> **Assigned task**: Nothing outside the range below should be printed. Output exactly the lines from the line with "40: (62, 46, 0.35)" to the line with "47: (369, 186, 0.50)", both included.

(Dataset entries)

*****

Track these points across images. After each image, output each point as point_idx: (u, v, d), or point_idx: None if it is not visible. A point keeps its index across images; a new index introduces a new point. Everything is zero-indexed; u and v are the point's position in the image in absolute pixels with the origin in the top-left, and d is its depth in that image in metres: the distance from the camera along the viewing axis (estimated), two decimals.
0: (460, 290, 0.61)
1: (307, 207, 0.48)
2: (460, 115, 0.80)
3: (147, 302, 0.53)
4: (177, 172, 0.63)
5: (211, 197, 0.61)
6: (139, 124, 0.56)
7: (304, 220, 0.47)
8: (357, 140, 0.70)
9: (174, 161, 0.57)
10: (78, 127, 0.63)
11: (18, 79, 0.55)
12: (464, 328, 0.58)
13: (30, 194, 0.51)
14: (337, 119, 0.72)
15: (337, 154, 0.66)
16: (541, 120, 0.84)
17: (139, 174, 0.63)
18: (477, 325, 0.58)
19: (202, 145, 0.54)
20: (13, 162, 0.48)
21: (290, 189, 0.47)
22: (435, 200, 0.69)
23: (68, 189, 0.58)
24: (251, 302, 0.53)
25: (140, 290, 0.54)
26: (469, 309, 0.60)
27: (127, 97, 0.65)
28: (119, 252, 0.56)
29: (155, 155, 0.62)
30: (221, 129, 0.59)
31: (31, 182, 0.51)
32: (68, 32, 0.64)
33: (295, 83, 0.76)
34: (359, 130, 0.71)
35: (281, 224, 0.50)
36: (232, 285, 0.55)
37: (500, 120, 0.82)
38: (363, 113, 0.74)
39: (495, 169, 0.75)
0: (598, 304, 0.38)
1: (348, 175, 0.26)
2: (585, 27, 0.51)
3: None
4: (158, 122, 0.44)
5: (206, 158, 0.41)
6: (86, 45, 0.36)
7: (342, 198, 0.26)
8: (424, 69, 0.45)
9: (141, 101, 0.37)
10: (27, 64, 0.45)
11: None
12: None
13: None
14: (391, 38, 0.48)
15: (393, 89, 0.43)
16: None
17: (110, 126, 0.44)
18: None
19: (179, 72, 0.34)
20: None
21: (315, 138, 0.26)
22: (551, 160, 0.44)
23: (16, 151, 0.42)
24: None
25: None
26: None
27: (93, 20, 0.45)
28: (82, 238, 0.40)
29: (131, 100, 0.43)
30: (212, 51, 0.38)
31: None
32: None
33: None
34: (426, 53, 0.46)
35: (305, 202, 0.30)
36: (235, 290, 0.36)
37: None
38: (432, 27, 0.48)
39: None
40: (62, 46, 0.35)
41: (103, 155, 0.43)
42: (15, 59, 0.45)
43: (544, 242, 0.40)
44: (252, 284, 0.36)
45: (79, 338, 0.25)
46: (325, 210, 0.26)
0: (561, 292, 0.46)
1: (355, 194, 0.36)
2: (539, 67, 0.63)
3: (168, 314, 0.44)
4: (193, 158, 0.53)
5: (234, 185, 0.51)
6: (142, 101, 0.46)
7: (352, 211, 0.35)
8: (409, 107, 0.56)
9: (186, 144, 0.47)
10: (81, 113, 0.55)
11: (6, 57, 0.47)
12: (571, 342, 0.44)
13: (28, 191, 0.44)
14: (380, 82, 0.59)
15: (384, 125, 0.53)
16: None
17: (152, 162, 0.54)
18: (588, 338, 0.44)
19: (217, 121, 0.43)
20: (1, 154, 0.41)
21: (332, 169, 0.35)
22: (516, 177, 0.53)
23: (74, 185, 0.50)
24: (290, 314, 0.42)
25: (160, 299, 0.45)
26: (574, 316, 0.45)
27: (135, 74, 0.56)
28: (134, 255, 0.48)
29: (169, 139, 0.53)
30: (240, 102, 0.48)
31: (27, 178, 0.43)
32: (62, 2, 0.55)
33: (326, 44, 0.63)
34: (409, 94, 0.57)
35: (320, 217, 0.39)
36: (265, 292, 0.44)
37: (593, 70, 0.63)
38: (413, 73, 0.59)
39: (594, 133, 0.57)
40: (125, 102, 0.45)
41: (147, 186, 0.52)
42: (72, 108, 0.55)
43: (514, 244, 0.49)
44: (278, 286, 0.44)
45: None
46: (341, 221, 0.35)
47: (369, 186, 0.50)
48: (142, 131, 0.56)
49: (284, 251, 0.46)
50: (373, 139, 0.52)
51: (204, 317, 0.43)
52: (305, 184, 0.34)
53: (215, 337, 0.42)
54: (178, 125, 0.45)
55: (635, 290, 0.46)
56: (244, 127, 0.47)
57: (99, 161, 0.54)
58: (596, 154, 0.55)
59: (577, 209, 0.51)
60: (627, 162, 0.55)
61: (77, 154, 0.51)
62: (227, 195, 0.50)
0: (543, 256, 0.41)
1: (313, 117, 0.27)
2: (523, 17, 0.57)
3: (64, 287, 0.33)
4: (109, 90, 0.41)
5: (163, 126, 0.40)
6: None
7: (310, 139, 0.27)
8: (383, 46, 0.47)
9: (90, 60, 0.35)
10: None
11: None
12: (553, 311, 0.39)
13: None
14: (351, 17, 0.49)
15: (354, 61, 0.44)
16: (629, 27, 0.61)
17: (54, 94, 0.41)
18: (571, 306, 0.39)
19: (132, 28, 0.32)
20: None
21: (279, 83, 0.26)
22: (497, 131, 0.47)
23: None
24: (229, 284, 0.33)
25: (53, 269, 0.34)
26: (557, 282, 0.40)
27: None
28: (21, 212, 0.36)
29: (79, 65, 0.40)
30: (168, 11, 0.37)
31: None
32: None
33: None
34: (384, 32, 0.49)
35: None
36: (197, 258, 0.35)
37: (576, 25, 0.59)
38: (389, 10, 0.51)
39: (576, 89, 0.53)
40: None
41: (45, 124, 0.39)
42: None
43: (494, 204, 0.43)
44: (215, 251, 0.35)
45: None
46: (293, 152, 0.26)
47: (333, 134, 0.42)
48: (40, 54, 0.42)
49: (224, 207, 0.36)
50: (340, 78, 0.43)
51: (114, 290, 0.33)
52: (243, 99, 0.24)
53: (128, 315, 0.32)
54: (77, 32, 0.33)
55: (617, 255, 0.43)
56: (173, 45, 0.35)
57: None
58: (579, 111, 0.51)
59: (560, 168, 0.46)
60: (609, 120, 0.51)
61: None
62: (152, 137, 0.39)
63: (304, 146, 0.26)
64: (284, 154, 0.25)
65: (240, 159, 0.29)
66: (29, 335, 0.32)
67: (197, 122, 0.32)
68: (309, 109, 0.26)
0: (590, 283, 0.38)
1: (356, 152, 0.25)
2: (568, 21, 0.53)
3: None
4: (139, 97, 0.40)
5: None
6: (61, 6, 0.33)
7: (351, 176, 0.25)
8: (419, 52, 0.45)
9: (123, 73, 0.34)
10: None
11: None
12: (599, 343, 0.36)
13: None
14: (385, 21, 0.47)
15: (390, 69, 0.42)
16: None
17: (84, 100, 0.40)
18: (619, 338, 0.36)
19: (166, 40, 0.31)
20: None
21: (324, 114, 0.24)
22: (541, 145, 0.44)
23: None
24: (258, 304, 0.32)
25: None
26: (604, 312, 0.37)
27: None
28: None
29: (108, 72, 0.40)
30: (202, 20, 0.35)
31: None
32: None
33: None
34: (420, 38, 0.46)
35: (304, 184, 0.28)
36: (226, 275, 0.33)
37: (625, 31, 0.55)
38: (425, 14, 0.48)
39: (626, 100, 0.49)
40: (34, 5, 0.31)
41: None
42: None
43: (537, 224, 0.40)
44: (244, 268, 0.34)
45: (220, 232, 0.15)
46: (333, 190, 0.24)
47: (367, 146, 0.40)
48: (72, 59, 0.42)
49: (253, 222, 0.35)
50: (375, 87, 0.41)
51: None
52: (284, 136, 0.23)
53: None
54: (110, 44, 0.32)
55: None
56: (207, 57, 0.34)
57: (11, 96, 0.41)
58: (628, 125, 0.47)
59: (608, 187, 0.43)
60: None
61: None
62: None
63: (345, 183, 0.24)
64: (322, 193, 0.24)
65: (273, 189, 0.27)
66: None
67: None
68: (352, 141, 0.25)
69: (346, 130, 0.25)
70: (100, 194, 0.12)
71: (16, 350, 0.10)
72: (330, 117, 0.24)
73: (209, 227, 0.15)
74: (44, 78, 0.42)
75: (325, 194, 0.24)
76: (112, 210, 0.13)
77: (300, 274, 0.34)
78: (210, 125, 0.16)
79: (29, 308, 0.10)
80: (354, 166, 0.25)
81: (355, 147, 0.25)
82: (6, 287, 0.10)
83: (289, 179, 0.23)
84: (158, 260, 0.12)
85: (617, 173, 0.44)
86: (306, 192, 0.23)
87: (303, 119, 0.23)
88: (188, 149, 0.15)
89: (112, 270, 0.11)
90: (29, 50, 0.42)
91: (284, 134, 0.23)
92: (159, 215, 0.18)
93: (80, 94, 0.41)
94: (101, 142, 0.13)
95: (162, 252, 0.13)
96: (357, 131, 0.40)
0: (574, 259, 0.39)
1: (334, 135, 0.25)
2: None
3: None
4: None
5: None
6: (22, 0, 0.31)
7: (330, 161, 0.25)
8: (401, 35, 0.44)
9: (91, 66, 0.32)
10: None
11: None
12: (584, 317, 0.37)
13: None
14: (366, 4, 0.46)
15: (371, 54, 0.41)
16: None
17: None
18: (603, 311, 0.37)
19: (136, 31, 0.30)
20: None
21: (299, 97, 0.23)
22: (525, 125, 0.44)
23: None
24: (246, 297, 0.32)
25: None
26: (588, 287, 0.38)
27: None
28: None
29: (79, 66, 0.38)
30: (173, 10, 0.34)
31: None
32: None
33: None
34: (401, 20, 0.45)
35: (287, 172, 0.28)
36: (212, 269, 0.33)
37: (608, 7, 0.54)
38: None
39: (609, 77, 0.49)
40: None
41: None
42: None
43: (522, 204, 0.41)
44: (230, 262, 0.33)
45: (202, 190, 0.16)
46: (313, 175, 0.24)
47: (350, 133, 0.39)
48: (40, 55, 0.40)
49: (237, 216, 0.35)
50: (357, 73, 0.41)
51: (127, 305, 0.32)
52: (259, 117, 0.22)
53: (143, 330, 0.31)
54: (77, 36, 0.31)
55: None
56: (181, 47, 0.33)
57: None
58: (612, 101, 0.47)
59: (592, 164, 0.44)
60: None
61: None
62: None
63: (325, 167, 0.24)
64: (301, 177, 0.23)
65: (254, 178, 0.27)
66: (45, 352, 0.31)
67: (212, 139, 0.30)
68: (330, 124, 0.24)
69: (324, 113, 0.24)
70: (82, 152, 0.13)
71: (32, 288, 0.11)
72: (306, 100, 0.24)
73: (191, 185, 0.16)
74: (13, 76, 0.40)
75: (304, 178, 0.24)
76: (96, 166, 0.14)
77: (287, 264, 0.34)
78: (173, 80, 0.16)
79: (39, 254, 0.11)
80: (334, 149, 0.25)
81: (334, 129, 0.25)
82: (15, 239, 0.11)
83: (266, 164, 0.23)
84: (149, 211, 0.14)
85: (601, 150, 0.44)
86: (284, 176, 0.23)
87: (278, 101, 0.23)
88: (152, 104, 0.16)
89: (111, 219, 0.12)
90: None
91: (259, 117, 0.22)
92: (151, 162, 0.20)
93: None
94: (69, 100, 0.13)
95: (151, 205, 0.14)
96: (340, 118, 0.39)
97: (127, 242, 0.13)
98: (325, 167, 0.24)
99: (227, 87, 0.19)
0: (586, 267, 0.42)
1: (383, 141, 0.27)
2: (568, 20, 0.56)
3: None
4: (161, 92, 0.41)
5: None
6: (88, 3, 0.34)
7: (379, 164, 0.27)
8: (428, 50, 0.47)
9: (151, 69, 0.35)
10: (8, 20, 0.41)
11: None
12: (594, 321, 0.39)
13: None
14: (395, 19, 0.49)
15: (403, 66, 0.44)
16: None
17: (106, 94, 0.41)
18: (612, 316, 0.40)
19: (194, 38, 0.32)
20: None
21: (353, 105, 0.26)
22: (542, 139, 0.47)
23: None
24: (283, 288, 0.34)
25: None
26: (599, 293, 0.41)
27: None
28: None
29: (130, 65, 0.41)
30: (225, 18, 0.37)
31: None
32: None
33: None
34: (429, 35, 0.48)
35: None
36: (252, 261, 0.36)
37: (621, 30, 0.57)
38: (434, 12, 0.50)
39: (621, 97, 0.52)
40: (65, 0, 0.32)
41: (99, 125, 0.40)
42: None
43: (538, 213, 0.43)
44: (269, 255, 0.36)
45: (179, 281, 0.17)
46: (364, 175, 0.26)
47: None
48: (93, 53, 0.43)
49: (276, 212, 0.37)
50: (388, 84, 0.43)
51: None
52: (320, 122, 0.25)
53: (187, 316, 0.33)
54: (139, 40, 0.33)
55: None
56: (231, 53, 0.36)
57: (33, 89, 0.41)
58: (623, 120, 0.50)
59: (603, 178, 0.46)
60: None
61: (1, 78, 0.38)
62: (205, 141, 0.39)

*****

> **Response area**:
40: (62, 46, 0.35)
41: (103, 155, 0.43)
42: (15, 59, 0.45)
43: (544, 242, 0.40)
44: (252, 284, 0.36)
45: (79, 338, 0.25)
46: (325, 210, 0.26)
0: (561, 292, 0.46)
1: (355, 194, 0.36)
2: (539, 67, 0.63)
3: (168, 314, 0.44)
4: (193, 158, 0.53)
5: (234, 185, 0.51)
6: (142, 101, 0.46)
7: (352, 211, 0.35)
8: (409, 107, 0.56)
9: (186, 144, 0.47)
10: (81, 113, 0.55)
11: (6, 57, 0.47)
12: (571, 342, 0.44)
13: (28, 191, 0.44)
14: (380, 82, 0.59)
15: (384, 125, 0.53)
16: None
17: (152, 162, 0.54)
18: (588, 338, 0.44)
19: (217, 121, 0.43)
20: (1, 154, 0.41)
21: (332, 169, 0.35)
22: (516, 177, 0.53)
23: (74, 185, 0.50)
24: (290, 314, 0.42)
25: (160, 299, 0.45)
26: (574, 316, 0.45)
27: (135, 74, 0.56)
28: (134, 255, 0.48)
29: (169, 139, 0.53)
30: (240, 102, 0.48)
31: (27, 178, 0.43)
32: (62, 2, 0.55)
33: (326, 44, 0.63)
34: (409, 94, 0.57)
35: (320, 217, 0.39)
36: (265, 292, 0.44)
37: (593, 70, 0.63)
38: (413, 73, 0.59)
39: (594, 133, 0.57)
40: (125, 102, 0.45)
41: (147, 186, 0.52)
42: (72, 108, 0.55)
43: (514, 244, 0.49)
44: (278, 286, 0.44)
45: None
46: (341, 221, 0.35)
47: (369, 186, 0.50)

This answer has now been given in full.